Task prompt:
Repeat exactly the line that contains "What I want is the mask" and every line after it, down to the last line of the entries below. Do not include pictures.

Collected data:

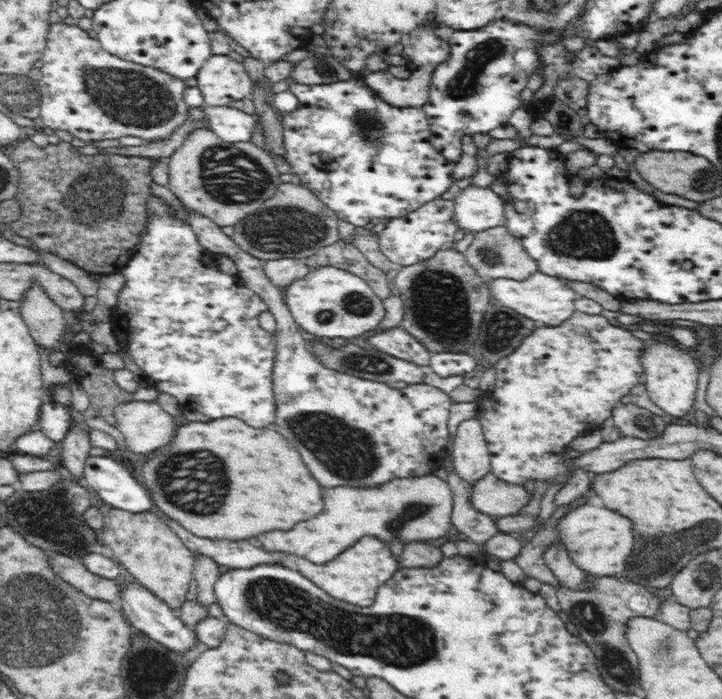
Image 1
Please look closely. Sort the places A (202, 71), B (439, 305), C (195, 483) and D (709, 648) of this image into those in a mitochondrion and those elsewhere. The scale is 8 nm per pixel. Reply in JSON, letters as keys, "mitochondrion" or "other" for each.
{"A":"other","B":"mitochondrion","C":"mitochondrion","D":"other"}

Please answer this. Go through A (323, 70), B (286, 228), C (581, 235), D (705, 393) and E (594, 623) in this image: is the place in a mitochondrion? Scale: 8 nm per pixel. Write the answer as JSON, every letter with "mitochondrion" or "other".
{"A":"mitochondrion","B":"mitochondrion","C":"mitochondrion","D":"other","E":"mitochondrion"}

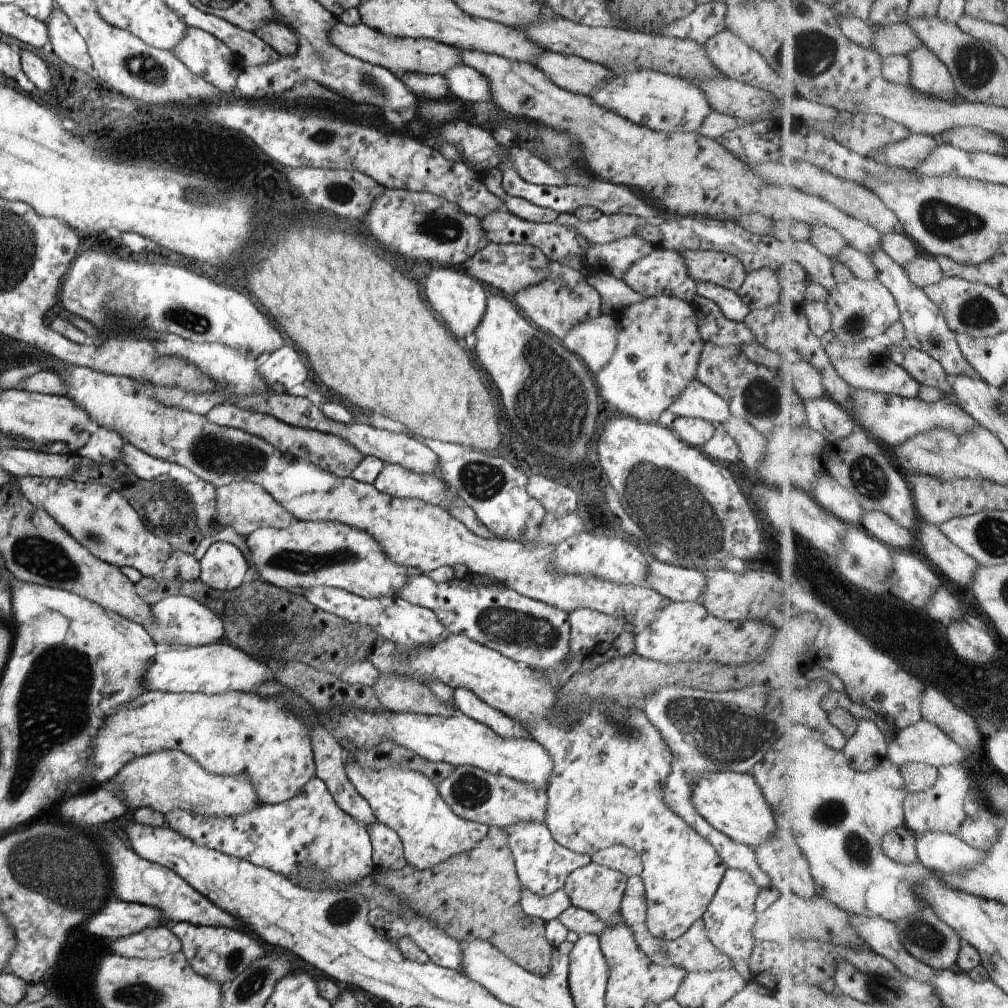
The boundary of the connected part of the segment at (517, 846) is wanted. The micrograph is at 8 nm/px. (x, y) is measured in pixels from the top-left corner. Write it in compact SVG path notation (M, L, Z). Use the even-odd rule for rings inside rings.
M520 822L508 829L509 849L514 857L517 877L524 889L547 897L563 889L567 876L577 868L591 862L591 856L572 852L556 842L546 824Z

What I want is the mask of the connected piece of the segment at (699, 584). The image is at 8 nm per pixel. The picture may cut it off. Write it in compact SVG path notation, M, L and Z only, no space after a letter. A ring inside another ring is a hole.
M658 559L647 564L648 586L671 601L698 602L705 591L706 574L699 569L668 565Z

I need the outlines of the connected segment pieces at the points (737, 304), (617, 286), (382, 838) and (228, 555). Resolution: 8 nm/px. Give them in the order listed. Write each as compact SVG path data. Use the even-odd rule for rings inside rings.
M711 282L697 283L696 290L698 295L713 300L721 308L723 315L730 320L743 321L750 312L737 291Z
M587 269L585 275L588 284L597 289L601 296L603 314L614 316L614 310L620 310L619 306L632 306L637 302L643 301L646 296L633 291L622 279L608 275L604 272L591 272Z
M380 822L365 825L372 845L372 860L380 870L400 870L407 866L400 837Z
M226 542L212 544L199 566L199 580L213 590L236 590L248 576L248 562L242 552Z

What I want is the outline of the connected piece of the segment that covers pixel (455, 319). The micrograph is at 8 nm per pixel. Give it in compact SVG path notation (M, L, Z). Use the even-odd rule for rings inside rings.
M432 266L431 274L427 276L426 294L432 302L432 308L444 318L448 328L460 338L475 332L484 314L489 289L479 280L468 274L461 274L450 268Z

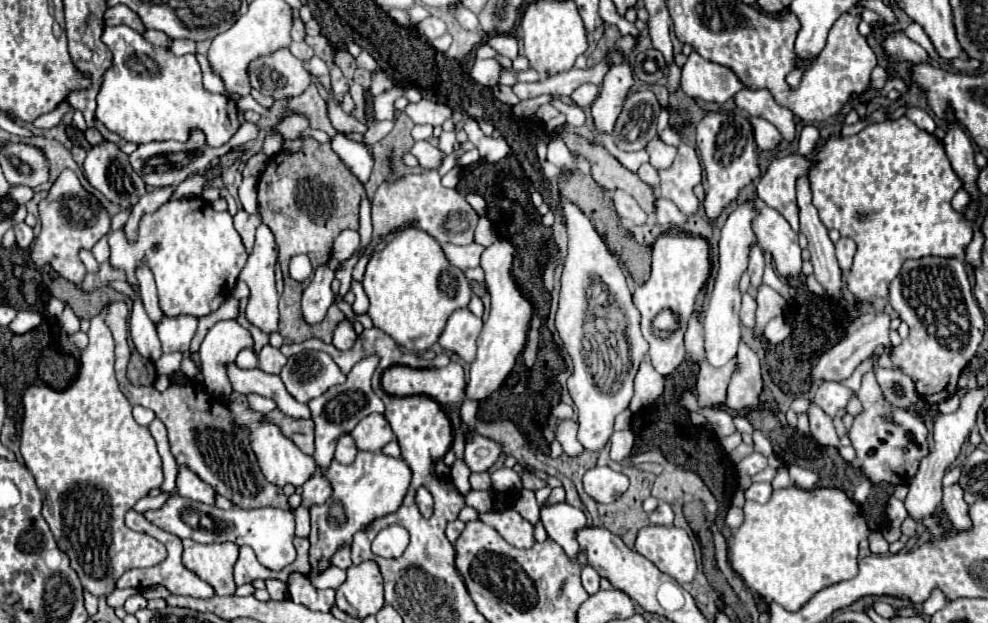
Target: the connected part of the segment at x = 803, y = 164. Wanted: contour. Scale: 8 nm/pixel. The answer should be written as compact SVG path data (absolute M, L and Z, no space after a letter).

Response for this exercise:
What I want is the mask of the connected piece of the segment at (699, 584). The image is at 8 nm per pixel. The picture may cut it off. Write it in compact SVG path notation, M, L and Z only, no space after a letter. A ring inside another ring is a hole.
M658 559L647 564L648 586L671 601L698 602L705 591L706 574L699 569L668 565Z

I need the outlines of the connected segment pieces at the points (737, 304), (617, 286), (382, 838) and (228, 555). Resolution: 8 nm/px. Give them in the order listed. Write each as compact SVG path data. Use the even-odd rule for rings inside rings.
M711 282L697 283L696 290L698 295L713 300L721 308L723 315L730 320L743 321L750 312L737 291Z
M587 269L585 275L588 284L597 289L601 296L603 314L614 316L614 310L620 310L619 306L632 306L637 302L643 301L646 296L633 291L622 279L608 275L604 272L591 272Z
M380 822L365 825L372 845L372 860L380 870L400 870L407 866L400 837Z
M226 542L212 544L199 566L199 580L213 590L236 590L248 576L248 562L242 552Z

What I want is the outline of the connected piece of the segment that covers pixel (455, 319). The micrograph is at 8 nm per pixel. Give it in compact SVG path notation (M, L, Z). Use the even-odd rule for rings inside rings.
M432 266L431 274L427 276L426 294L432 302L432 308L444 318L448 328L460 338L475 332L484 314L489 289L479 280L468 274L461 274L450 268Z

Target: the connected part of the segment at x = 803, y = 164. Wanted: contour. Scale: 8 nm/pixel. The answer should be written as compact SVG path data (absolute M, L and Z, no space after a letter).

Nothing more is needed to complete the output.